Accepting New Changes as an Expat

by Kayleigh Roberts and Christine Harris

Moving to a new country can be both exciting and difficult. Unfortunately, not everything about the process is sugar, spice, and everything nice. Sometimes, you’ll have to deal with situations where your only option is to accept the road before you.

When we fight the drama, the change, how others are reacting to us or our situations, we need to be very mindful.  Are we able to accept what is outside of our control? Here are some thoughts to help you consider the subject of acceptance.

Understanding what acceptance is

Acceptance doesn’t mean accepting defeat. It’s not an endorsement of what you find problematic. We can accept something without thinking it is “okay”. Acceptance is about being aware. It is about acknowledging reality. When we accept reality for what it is, we can work with instead of against it. 

Acceptance acknowledges what is: what is happening? What is really going on? What is the reality of this situation? How you feel about what’s going on in reality doesn’t change the fact that reality is how it is. Ignoring something won’t make it go away. Paying attention to what’s really happening around us, and accepting the situation for what it is, is the first step to making it better.

When we try to change something that we pretend is not happening or isn’t an issue, we leave ourselves feeling guilt, shame, helplessness, suffering, and frustration. Feeling bad doesn’t resolve the issue. These punishing feelings do nothing but stand in our way of addressing the source of our frustrations.

Embracing acceptance 

We need to be real with ourselves and accept what is going on both within and around us. We also need to ask ourselves “What Else is Happening?” Observe everything that’s happening instead of only fixating on a single event. Understand why this is happening.

  • Identify the Problem - What’s Wrong?

  • Identify the Solution - What do you want to happen?

If the solution involves wanting a change of scenery, waiting for a person, a situation, or even the weather to change, don’t hold your breath.

It’s outside of your control.

It isn’t personal that the weather is indifferent to your demands or that people do, act, and are how they are, but there are other ways to respond.

What can you do?

Accept people for who they are, even if you think they could be better. You can’t make them change by sheer force of will, nagging, doing the work for them, telling them how infuriated you are with them, or through magic. They can change for themselves if they so choose, but you cannot create that change for them.

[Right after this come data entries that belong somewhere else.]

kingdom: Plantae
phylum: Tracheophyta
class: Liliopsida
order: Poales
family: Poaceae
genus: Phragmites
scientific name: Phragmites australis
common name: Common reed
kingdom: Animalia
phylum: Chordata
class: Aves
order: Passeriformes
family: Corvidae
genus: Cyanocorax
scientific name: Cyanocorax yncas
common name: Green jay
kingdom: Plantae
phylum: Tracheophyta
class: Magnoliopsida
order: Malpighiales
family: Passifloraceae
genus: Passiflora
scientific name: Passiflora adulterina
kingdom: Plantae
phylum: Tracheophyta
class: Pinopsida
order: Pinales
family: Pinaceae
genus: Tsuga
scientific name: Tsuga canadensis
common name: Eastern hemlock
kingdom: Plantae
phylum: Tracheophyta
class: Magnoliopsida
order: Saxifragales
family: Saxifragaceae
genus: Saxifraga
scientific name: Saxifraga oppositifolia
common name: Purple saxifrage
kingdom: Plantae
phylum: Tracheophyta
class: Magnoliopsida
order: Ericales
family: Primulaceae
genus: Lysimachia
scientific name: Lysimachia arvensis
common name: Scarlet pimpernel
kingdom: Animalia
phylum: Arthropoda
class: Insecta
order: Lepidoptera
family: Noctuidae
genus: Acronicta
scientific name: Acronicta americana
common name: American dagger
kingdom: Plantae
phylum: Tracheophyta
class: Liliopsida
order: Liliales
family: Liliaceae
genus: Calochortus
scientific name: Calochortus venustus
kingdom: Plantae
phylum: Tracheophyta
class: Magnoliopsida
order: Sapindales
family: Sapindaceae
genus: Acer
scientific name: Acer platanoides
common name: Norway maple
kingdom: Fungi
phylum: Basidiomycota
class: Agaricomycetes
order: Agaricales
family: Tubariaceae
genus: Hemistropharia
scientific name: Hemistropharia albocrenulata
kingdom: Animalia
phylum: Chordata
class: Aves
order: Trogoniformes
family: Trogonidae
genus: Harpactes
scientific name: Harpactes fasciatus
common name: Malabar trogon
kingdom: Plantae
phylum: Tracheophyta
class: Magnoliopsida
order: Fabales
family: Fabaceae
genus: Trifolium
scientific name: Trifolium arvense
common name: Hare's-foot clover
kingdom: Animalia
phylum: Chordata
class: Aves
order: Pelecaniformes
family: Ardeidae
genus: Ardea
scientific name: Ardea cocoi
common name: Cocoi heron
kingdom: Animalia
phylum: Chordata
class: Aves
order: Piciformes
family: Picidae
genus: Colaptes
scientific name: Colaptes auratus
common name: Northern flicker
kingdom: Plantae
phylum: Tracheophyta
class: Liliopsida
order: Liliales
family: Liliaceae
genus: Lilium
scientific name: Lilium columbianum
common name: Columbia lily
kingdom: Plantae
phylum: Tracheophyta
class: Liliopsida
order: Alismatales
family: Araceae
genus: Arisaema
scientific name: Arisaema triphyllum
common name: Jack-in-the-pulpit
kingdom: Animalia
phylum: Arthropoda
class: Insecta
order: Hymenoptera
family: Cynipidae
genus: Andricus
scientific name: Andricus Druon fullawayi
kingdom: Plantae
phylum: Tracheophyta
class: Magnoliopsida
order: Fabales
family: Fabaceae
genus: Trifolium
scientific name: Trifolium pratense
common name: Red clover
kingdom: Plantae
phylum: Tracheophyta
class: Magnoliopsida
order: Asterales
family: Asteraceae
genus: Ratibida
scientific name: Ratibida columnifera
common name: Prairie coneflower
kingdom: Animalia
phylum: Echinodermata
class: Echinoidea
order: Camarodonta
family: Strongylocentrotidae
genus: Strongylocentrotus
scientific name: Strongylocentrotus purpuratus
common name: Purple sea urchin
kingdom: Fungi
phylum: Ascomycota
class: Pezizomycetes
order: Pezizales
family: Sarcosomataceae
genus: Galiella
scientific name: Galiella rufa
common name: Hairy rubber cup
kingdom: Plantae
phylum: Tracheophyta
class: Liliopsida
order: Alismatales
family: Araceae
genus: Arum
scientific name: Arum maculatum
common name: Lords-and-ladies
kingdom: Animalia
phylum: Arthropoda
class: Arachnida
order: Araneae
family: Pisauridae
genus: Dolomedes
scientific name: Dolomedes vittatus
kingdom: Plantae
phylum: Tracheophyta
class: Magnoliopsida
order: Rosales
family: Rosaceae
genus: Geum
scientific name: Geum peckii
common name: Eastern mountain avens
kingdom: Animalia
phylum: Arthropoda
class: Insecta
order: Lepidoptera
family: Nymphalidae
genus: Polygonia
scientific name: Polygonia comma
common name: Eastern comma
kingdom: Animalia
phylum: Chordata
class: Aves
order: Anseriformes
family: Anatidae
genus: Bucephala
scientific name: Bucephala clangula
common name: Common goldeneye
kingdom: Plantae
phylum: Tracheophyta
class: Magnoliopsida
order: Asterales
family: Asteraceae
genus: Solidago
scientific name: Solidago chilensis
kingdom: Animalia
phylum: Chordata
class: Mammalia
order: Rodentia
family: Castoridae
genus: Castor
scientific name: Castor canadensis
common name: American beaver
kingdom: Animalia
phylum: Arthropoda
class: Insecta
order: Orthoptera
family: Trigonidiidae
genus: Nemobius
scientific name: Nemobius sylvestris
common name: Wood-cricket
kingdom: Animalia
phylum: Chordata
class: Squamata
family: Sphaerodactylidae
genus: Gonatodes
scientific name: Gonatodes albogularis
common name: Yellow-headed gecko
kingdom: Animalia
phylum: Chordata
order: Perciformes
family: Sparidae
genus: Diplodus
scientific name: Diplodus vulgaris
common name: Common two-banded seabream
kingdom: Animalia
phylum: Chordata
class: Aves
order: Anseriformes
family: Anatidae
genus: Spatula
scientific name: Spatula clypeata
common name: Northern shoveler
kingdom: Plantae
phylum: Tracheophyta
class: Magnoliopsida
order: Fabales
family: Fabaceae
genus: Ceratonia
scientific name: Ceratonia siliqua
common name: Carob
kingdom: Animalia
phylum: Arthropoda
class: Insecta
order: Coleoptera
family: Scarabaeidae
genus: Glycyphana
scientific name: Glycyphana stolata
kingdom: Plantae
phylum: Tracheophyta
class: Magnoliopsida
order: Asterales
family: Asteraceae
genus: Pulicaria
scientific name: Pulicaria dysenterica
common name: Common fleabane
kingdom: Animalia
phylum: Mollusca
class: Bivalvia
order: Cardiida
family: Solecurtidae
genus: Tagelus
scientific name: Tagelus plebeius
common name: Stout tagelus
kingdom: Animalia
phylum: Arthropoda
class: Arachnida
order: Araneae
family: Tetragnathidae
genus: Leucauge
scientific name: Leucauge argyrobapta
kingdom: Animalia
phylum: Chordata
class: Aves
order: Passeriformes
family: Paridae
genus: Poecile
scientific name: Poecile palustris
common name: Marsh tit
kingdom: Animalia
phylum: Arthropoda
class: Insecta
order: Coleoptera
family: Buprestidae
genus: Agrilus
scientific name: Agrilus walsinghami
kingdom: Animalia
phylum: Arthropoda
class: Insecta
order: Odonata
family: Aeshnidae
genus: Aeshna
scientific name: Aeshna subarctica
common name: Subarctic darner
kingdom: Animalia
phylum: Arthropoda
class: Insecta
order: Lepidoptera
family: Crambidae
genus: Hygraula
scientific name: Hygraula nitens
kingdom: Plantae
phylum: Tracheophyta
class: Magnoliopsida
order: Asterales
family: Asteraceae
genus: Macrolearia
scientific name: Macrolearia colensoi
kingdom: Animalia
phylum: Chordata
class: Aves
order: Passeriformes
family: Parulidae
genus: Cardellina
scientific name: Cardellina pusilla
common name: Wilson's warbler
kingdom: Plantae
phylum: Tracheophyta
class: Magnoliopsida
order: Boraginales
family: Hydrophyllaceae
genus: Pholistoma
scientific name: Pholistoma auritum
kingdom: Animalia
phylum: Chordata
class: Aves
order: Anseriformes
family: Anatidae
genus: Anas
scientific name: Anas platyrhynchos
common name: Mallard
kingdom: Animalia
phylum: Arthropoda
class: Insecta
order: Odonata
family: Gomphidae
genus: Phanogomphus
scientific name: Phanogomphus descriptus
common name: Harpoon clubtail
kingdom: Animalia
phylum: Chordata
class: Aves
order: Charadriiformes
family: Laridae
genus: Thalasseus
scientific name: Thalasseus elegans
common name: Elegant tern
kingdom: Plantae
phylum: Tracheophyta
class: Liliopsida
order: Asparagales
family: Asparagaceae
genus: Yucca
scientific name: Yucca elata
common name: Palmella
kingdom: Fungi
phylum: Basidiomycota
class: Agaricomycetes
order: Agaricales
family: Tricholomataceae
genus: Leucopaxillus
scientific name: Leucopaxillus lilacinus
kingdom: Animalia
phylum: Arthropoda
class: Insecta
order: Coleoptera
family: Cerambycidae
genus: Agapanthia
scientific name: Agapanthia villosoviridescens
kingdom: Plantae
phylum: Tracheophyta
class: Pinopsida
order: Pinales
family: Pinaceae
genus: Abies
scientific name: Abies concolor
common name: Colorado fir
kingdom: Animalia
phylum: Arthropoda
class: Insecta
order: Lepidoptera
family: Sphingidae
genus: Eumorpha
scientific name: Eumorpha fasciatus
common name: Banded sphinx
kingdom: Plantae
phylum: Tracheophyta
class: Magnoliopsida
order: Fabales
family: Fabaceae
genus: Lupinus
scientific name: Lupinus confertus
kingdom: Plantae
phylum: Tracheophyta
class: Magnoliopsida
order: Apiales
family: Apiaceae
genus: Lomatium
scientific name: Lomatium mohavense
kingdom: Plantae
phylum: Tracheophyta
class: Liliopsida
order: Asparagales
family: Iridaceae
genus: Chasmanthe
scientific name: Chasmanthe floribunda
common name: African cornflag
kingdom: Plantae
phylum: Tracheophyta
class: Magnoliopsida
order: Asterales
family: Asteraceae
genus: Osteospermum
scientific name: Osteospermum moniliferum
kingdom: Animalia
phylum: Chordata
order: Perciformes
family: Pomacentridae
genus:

You must also acknowledge that they may never change. The situation may remain the same. Do you want to continue doing what you are doing in the same way if the situation will remain the same?

Observe where you fit into the situation. Does pushing or “wanting” things to change get your way? If it’s a waste of your energy, perhaps it’s best to stop, redirect, and spend your time doing something you enjoy for yourself.

Change Your Reaction 

Be more aware, helpful, compassionate, or accepting. You are going through a lifetime of changes, all at once, and it’s good to stay in control of your emotions. Acknowledge and accept them. Consistent problems are easy to work around when you accept them because you know what to expect and how to work around them. Let go of the need to control for things that are outside of your control, such as the traffic in a big city. Just allowing others the space to make their own decisions is liberating.

Choose How You Engage with the Situation.

You can decide if you want to stay and work around the way it is, or if you want to leave the situation altogether. Only you can decide if you want to stay, or if you want to leave the situation altogether

We get into trouble when we see everything from a place of wanting, whether it’s:

  • Wanting to change someone

  • Wanting the situation to be different

  • Wanting to feel differently

  • Wanting to numb painful feelings

  • Wanting other people to change

  • Wanting other people to feel how you feel

It all has the same result in that it keeps you waiting for something that will never happen.

We can choose to look at any situation from a place of:

  1. Love

  2. Gratitude Compassion

  3. Acceptance

Do you need more resources to help you embrace acceptance in your life?

It’s okay to need more time, need more resources, and need guidance to find calm within yourself, even if that involves a therapist, like me. It’s always better to seek help sooner than later. Counseling can help ease the transition to a more positive mindset. 

Food for thought

The next time you’re feeling pain or an uncomfortable feeling try to sit with it. Question how you are feeling. Look at the situation objectively.

Finally, ask yourself: Can I change this?

If Yes -  Summon your courage to Change It, or Accept that it is your Choice to continue as you have been.

If No -  Accept it! 

Acceptance doesn’t mean accepting defeat. It just means that you understand that you cannot control your environment down to the nitty-gritty and that in itself is liberating.